La "mancia" proporzionale

I dubbi di incostituzionalità sono sorretti dalle analisi dei costituzionalisti, assicura il segretario prima di riprendere la requisitoria: "Con questa legge i voti dei cittadini non saranno più uguali, perché una parte non concorrerà alla scelta del governo. Inoltre la Amato raddoppia la formula maggioritaria aggiungendo un premio di maggioranza. Infine, grazie al ballottaggio solo tra i meglio piazzati, vuole obbligare tutti a coalizzarsi per forza. Così i partiti si moltiplicheranno ancora. Ce ne saranno 50, con programmi anche diversissimi ma costretti a stare insieme per paura di perdere".

 Conclusione: il Prc non accetterà "la mancia" della gara proporzionale. Correrà comunque nel maggioirtario, con propri candidati in tutti i collegi. "Tanto questi - sbotterà sintetico Franco Giordano dopo la conferenza stampa - capiscono solo i rapporti di forza".

 L'arma è in realtà meno affilata di quel che può sembrare. Con la formula Amato i voti di Rifondazione sono già dati per persi, dal momento che chi vota per le liste proporzionali perde il diritto di dire la sua nel maggioritario.
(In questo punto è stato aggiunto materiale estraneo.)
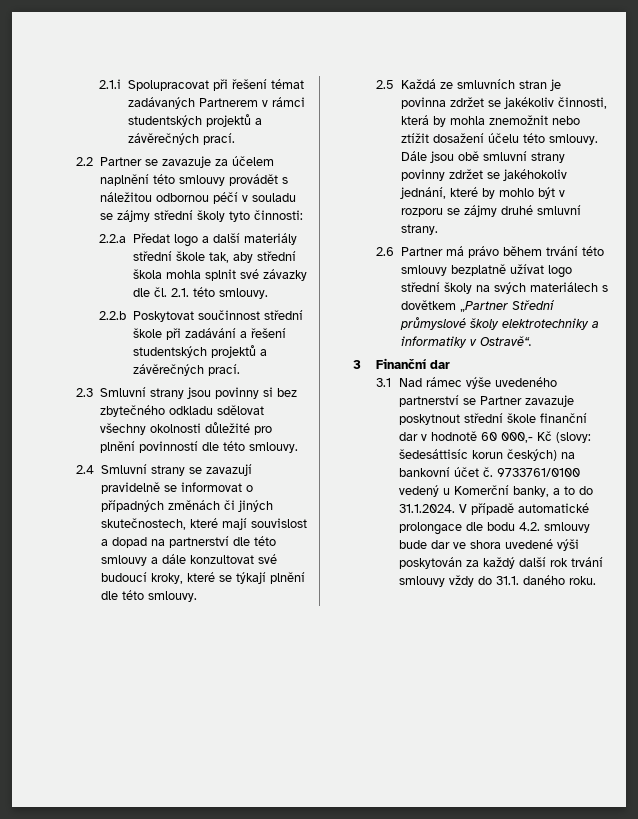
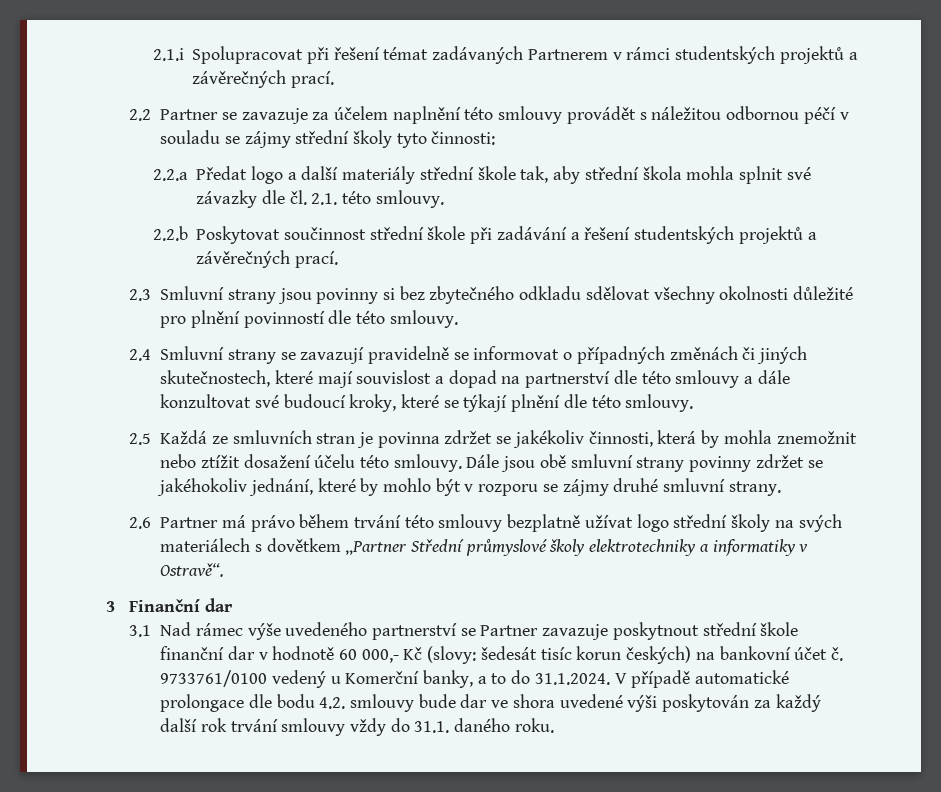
[399,449,469,459] šedesáttisíc -> [480,646,572,660] šedesát tisíc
Tuttavia la presenza di candidati comunisti in ogni collegio potrebbe aumentare il richiamo presso il corpo elettorale, soprattutto dove il centro sinistra presenterà figure che con la sinistra non hanno nulla a che spartire, magari provenienti dalle file dei nemici storici della sinistra. Inoltre con le liste del Prc verrebbe modificata la stima delle percentuali nel maggioritario, a tutto danno del centro sinistra. Vero è che il prezzo per Rifondazione sarebbe alto. Con il proporzionale l'elezione di una manciata di deputati sarebbe assicurata. L'azione di disturbo nel maggioritario potrebbe invece spopolare del tutto i banchi del Prc. Rifondazione conta però sui parlamentari europei per avere comunque una tribuna, e in ogni caso spera, soprattutto se i risultati nel test delle europee saranno buoni, di costringere l'ex Ulivo alla desistenza. Ma soprattutto, il Prc ha poco da perdere. La legge Amato lo lascerebbe in vita solo apparente, chiuso in un recinto e senza più alcuna possibilità di raggiungere gli scopi per cui è nato, a partire dalla ricostruzione del nesso tra politica parlamentare e politica sociale.

Un presidente del 21 aprile

Quella di Bertinotti è dunque una mossa disperata, dettata anche dalla precipitazione dei rapporti a sinistra, ulteriormente peggiorati in seguito alla vicenda Telecom. "Sono i ds e solo i ds quelli - commenterà più tardi il leader del Prc - che s'impuntano sul sistema elettorale. Con gli altri partiti della maggioranza si può discutere. Noi siamo pronti a trattare su tutto, purché non contenga il virus anticostituzionale della attuale proposta".

 Certo, essendo questo lo stato delle cose, è ben difficile che trovi ascolto la proposta del Prc sull'elezione del presidente della repubblica. Rifondazione vuole che a nominarlo sia la maggioranza del 21 aprile. E' ostile all'idea di un capo dello stato concordato con il Polo ("Sarebbe per forza una figura sbiadita") e pertanto anche alla candidatura del presidente del senato Nicola Mancino, nata proprio sotto il segno dell'intesa con il Polo.